Nos domicílios visitados, o morador identificado com qualquer sintoma respiratório (tosse, coriza, dor de garganta, falta de ar, febre), recebe orientação dos agentes para que busque atendimento nas unidades de saúde.

Máscara no rosto, repelente no corpo e vigilância constante. Com a extensão do período de chuva e mais pessoas em casa, devido às recomendações de isolamento social, a preocupação com o mosquito e especialmente com a dengue não pode ser deixada de lado. Deixar água parada pode criar mais um problema ao sistema de saúde, em meio ao cenário já complexo de combate ao novo coronavírus.

A ameaça constante das doenças transmitidas pelo mosquito Aedes aegypti fica em segundo plano das preocupações diante do avanço da covid-19. Porém, o isolamento sem os cuidados já praticados antes contra o mosquito pode favorecer a proliferação do vetor, transmissor também da chikungunya e da zika, além de sobrecarregar o sistema de saúde.

Até março, Parauapebas registrou dois casos associados à dengue. O coordenador do Programa das Doenças Transmitidas pelo Aedes aegypti, Carlos Damasceno, lembra que o coronavírus é prioridade do momento, mas que não se pode baixar a guarda com as chamadas arboviroses. “Se a população não se atentar de forma geral, os focos de dengue se mantêm sempre ativos. Com a chuva que ainda não parou, há uma preocupação com a possível somatória de doentes e seu impacto sobre o sistema de saúde”, explica.

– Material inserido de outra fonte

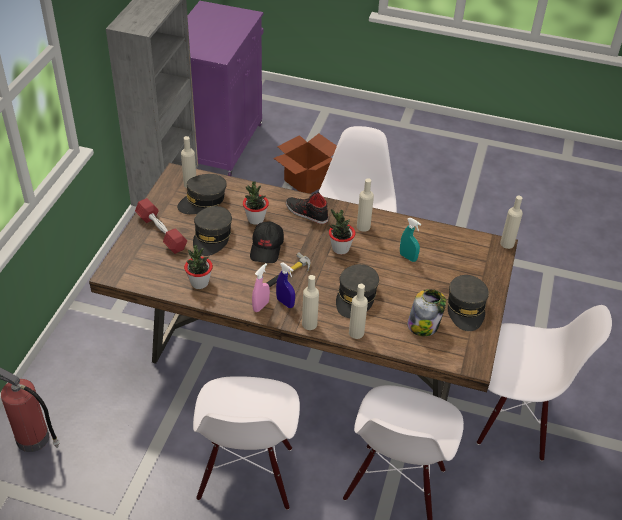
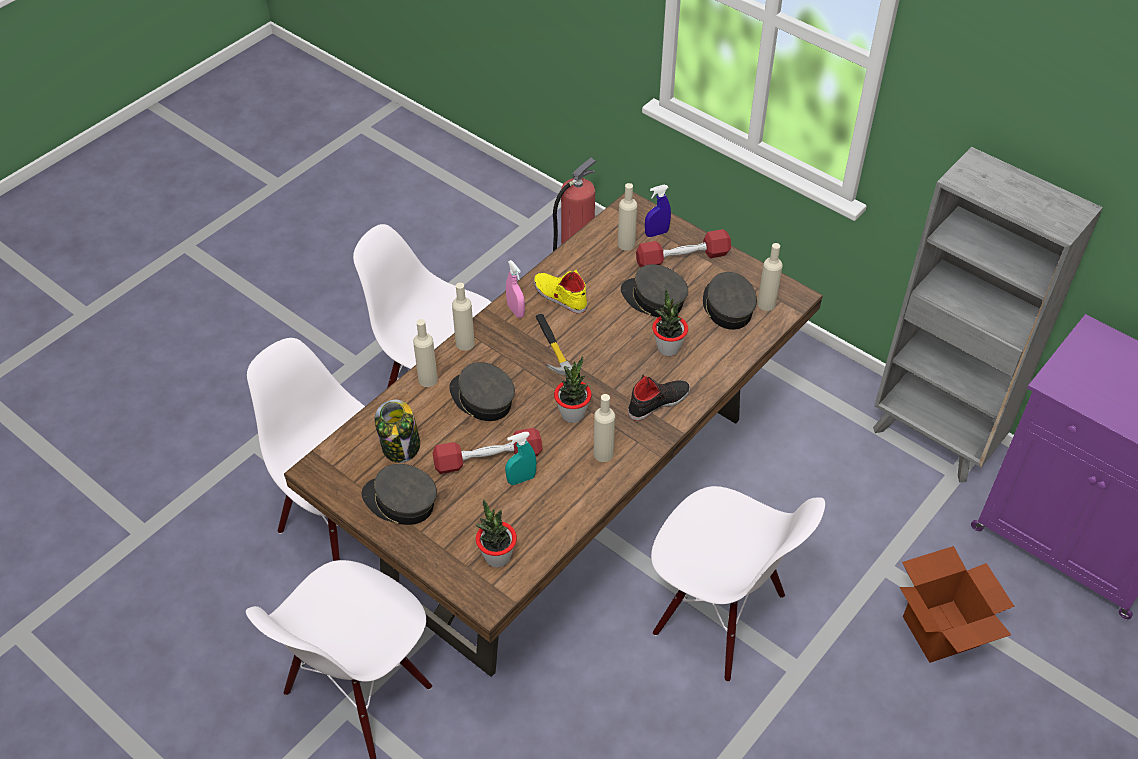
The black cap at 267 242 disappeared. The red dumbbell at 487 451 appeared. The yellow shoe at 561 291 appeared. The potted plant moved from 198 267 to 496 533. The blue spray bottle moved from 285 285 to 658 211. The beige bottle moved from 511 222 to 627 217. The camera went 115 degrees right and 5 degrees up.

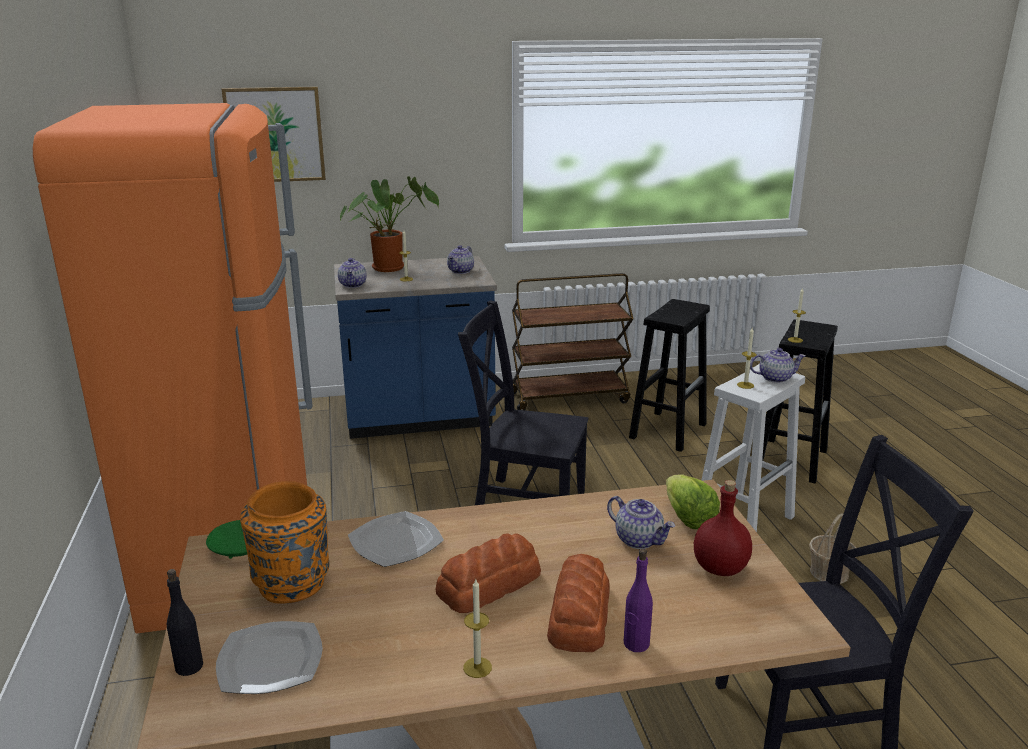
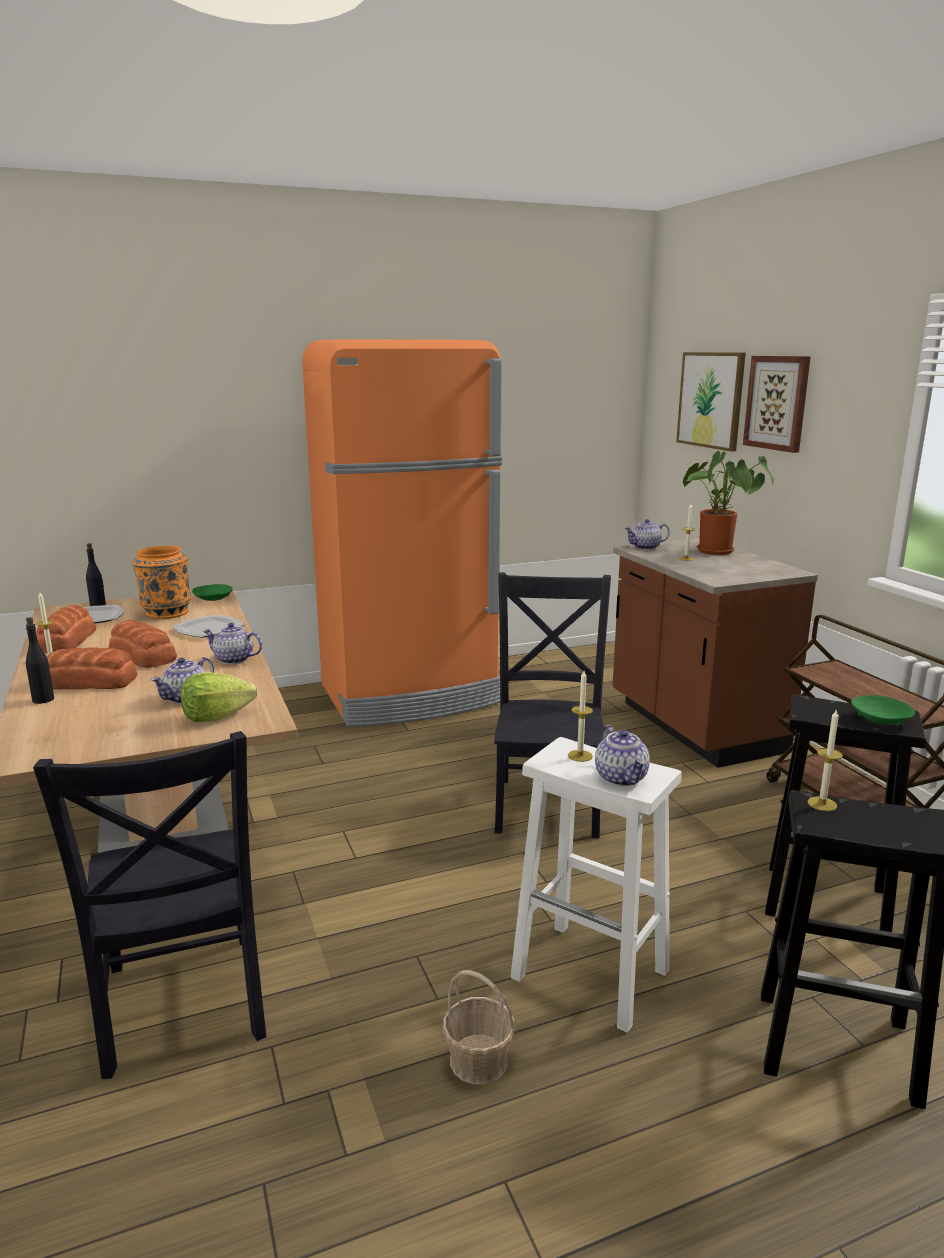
The red bottle at 723 528 disappeared. The bread at 66 629 appeared. The picture at 777 404 appeared. The green bowl at 883 710 appeared. The teapot moved from 460 259 to 233 643. The blue counter at 415 347 became the brown counter at 715 653. The purple bottle at 638 600 became the black bottle at 40 660. The camera went 80 degrees right and 5 degrees down.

Embora sejam doenças causadas por vírus diferentes, o aumento do número de casos tanto da dengue quanto da Covid-19 faz com que o senso de coletividade seja maior, demandando um comportamento de reflexão para a sociedade.  “A pandemia do coronavírus é prioridade, mas não podemos deixar as ações de rotina. A população em isolamento deve aproveitar para rever em suas casas os possíveis locais com foco do mosquito e eliminá-los, para o poder do transmissor não aumentar”, alerta a Diretora da Vigilância em Saúde, Michelle Ferreira.